Pieter Vos houdt zich bezig met morele en existentiële vragen van militairen, veteranen en overig personeel van Defensie en de wijze waarop de Geestelijke Verzorging daarin kan begeleiden. “Ik wil graag een actieve bijdrage leveren aan de morele vorming van militairen. Zo kunnen we er met elkaar naar streven dat zij weerbaar zijn met een sterk ontwikkeld moreel kompas. En dat vergt inzicht”, aldus Vos. “We zijn geneigd om te zeggen dat ethiek vooral subjectief is en dat er veel verschillende opvattingen zijn. Toch heb ik het diepste vertrouwen, dat er in elk mens een moreel kompas schuilt dat is afgestemd op het goede. Daarom is het belangrijk dat je dat aanboort, bovenhaalt en de militairen uitdaagt om te verwoorden waar ze voor staan. Vanuit gelovig perspectief komt het besef van goed en kwaad van God. Dat wordt verstoord door het kwaad in de wereld maar het goede gaat daarboven uit. Het goede is ook meer dan wat wij persoonlijk toevallig als goed zien. Het ontmenselijken van mensen of het doden van onschuldige burgers is ‘objectief’ verkeerd.

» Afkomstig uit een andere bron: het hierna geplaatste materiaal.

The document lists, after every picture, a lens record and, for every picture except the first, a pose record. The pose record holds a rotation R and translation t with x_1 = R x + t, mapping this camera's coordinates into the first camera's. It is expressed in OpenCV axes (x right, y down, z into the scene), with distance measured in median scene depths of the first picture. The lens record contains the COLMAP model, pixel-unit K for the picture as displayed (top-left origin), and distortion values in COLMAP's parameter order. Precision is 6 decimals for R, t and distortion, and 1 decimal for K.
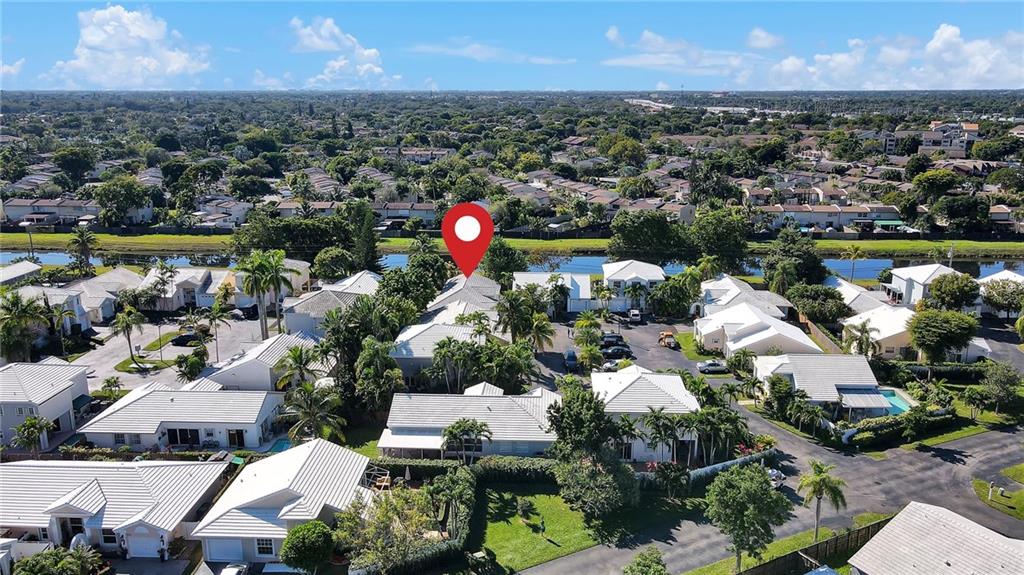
lens RADIAL K [[773.7, 0, 512.0], [0, 773.7, 287.5], [0, 0, 1]] dist [-0.011416, 0.038759]
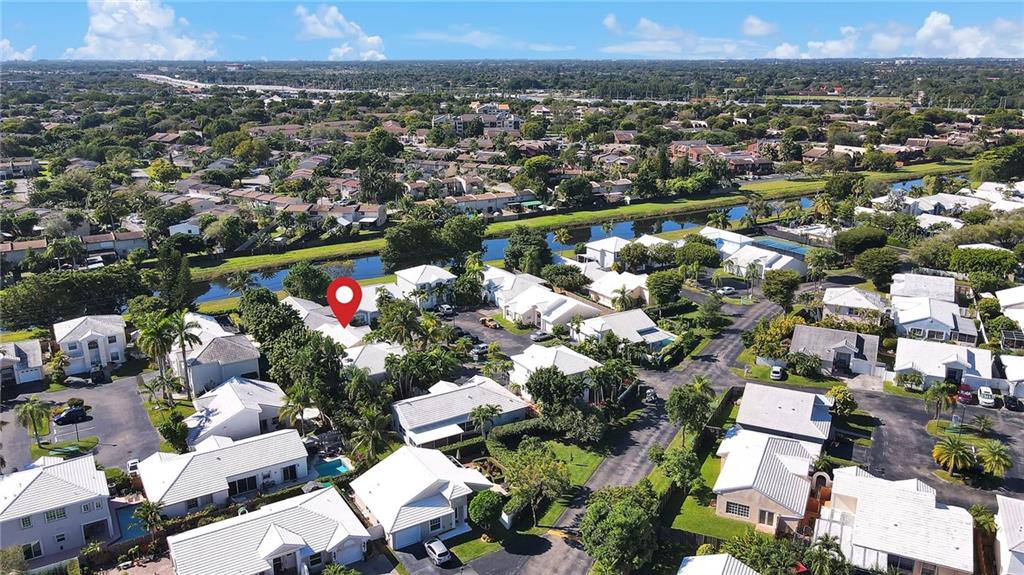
lens RADIAL K [[773.7, 0, 512.0], [0, 773.7, 287.5], [0, 0, 1]] dist [-0.011416, 0.038759]
pose [[0.824323, -0.164056, 0.541828, -0.616279], [0.143692, 0.986380, 0.080049, -0.120728], [-0.547580, 0.011870, 0.836669, -0.165012]]
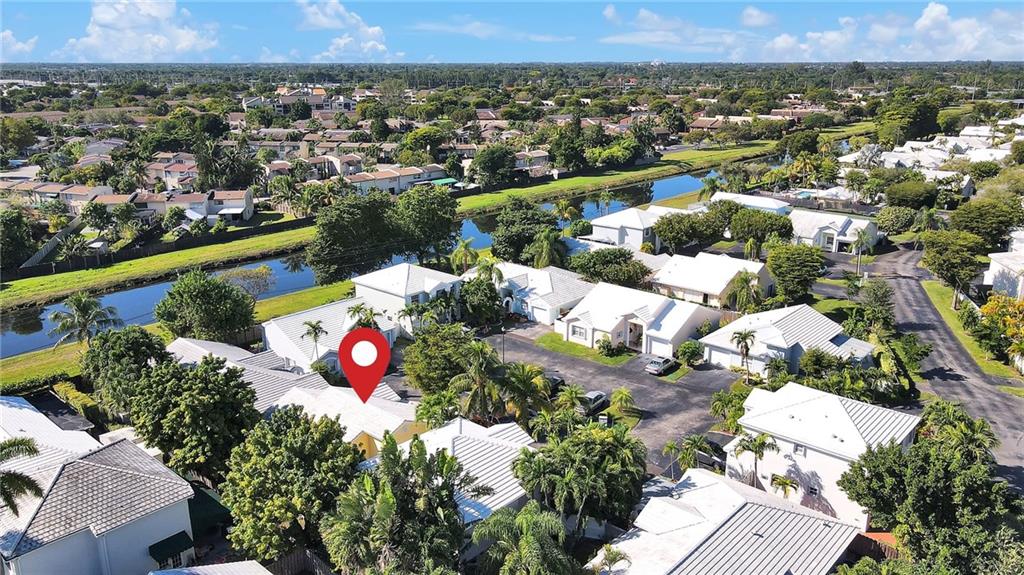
lens RADIAL K [[773.7, 0, 512.0], [0, 773.7, 287.5], [0, 0, 1]] dist [-0.011416, 0.038759]
pose [[0.634487, -0.220147, 0.740920, -0.501530], [0.195741, 0.973098, 0.121511, -0.125649], [-0.747738, 0.067931, 0.660510, 0.667427]]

Omdat militairen grote verantwoordelijkheid dragen in moeilijke omstandigheden, is het belangrijk dat ze zich hiervan bewust zijn, kennis hebben van ethische principes en ook als persoon een ‘goed mens’ zijn”.

Prof. Dr. Pieter Vos is voor 5 jaar aangesteld als hoogleraar  voor de bijzondere leerstoel ‘Protestantse Geestelijke Verzorging bij de Krijgsmacht'. Deze leerstoel wordt momenteel bekostigd vanuit Stichting Christelijke Hulpverlening Militairen (SCHM). Onlangs is de leerstoel geëvalueerd en alle betrokkenen (de PThU, de Geestelijke Verzorging van Defensie, de SCHM en niet te vergeten Pieter Vos zelf), zijn zeer tevreden en hebben de intentie uitgesproken om de leerstoel te continueren. Vanaf 2024 zal stichting Hulp voor Helden de leerstoel mede-financieren vanuit haar eigen Diaconaal Fonds Militairen, tezamen met de SCHM.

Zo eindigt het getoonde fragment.